TEXT FOR ANALYSIS>
+ + + + +
Like the program – hate the name. Meet CrumplePop.

CrumplePop

Many, many moons ago, I was involved full time in audio. I had graduated from being a grunt, hauling Hammond C3 organs with a Leslie, The Who-esque dirty big PA speakers, foldback monitors and guitar amps, a massive drum kit Alan White would be proud of, mics, light stands, and miles and miles of cabling up stairs in both dingy night clubs and the elite locations of Perth nightlife.

Then I graduated to actually being put in charge of the live audio mixing. The band which was led by my older (now sadly late) brother Stephen, was called Nirvana, well before the American grunge band of the same name. At the time, the mid to late 70s, we were at the forefront of the Perth live band scene, often working 7 gigs a week with 2 gigs a night – a pub from 7:30pm then a nightclub until 3am.

I mention all this as a way of saying I understand audio in the sense of I know when it sounds good and balanced, and when it sounds bad. Our mixing panel was a stereo 32 channel Stramp; state of the art at the time. An addition to it and built by guitarist Peter who was an electronic technician by day, was a 16 channel graphics equalizer.

Over the years I became very acquainted with these analogue pieces of gear and could operate them blindfold, which was a useful trait in dark, smoky nightclubs.

Audacity Select CrumplePopFast forward to today and the digital world, and the audio manipulation model has changed beyond recognition. Even something like Audacity, which is free, has more audio editing capability than I could have hoped for, let alone understood.

I am the first to admit that when you hit me with compression, high pass filters, spectral editing and the like, I am utterly lost in this Brave New World. This is the very reason I pass on tricky audio tasks to Graeme, my younger brother, who eats this stuff for breakfast.

So, now we turn to CrumplePop from BorisFX, a new player in the digital audio field. And aimed straight at people like me I suspect.

CrumplePop is not an application per se, but instead, a suite of plugins for common tasks such as to denoise, remove clips, pops, clothes rustling sounds, traffic noise, wind and echo. CrumplePop becomes a sort of slave inside your audio editing program like Audacity, or can also be embedded into your video editing program – DaVinci Resolve, Vegas Pro or Adobe Premiere Pro or Final Cut Pro etc.
+ + + + +
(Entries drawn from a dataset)
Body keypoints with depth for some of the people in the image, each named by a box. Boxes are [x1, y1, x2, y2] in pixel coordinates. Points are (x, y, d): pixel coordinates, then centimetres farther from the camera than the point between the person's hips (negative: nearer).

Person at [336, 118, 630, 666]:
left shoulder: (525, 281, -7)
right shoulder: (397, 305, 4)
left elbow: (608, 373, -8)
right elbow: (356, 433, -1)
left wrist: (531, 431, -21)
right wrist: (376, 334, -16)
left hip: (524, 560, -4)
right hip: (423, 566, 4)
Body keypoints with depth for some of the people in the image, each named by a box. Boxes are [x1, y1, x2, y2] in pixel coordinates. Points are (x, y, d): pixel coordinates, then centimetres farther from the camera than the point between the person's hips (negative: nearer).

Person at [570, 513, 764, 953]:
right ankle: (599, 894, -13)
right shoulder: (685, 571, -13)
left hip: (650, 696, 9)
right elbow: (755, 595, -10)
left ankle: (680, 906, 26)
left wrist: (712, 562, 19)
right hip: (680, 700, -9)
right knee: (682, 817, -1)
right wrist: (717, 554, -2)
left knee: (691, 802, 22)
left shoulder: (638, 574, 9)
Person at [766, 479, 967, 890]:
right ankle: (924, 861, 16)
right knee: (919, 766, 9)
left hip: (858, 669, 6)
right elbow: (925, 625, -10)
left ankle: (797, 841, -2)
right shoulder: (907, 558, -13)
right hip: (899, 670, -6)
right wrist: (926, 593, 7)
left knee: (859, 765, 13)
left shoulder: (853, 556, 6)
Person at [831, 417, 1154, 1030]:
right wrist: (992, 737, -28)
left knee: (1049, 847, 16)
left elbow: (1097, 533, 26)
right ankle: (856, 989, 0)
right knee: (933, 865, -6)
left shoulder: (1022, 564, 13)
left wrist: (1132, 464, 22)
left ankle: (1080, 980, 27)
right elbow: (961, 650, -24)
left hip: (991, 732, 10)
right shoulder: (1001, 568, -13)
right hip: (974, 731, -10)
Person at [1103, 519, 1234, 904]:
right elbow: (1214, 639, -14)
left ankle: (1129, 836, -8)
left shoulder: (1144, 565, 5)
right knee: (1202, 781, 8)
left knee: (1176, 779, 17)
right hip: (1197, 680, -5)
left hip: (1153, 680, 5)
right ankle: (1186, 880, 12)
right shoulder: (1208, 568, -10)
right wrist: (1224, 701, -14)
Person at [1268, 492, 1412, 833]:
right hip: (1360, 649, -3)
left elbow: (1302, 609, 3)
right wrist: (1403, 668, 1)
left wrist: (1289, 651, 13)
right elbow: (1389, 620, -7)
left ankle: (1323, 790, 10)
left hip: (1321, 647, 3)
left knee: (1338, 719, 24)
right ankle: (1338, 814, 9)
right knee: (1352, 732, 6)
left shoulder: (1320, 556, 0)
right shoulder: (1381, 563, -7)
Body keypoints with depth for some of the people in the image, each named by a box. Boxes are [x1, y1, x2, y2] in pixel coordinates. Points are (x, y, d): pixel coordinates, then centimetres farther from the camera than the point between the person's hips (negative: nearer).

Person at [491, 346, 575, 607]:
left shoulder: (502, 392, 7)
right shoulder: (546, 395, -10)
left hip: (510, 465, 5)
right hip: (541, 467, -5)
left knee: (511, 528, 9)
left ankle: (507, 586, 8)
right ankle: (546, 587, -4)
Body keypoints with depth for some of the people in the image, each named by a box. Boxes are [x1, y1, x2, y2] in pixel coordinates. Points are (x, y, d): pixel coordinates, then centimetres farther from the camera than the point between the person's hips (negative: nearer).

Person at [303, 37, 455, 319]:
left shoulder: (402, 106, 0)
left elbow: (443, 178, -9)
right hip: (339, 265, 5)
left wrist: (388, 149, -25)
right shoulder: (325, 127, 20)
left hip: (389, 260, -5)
+ + + + +
REQUIRED ACTION> Continue the piece about CrumplePop from its final sentence onward.

RESULT FOR THIS TASK>
In Use

In use, it is simplicity itself.

If I use Audacity as an example, once you have an audio file loaded, and the section – or all – of the wave form to modify selected, you choose the CrumplePop option from the Effects menu. A fly out gives you a sub list of the types of fixes available and you choose the one you want.

A separate window pops up over the top showing all the parameters available, with the ones it has decided need to be applied already set. BorisFX says advanced AI algorithms are used for this part.

CrumplePopYou can override of course, but I found in my experimentation, the AI is pretty damn good out of the box.

Helping give you an understanding in the process, the programmers have placed overlay boxes to explain what each setting does, so it is a good audio tutorial at the same time I found.

Clicking apply lets the plug-in go to work.

And it is as simple as that, no matter which specific option you use.

Subscription

CrumplePop (I still don’t like the name by the way) is available in three guises – Starter, Pro Monthly and Pro Perpetual. And yep, like many other apps and plugins these days, it is on a subscription plan. The Starter Pack is free though, and you get the PopRemover and RustleRemover included as well as the Basic SoundApp, that is the UI ‘wrapper’ for the plugins to operate within.

To get the whole shebang, you pay either $23 / month or $599 for the perpetual licence. I’m awaiting confirmation, but I am pretty sure these are USD$ by the way.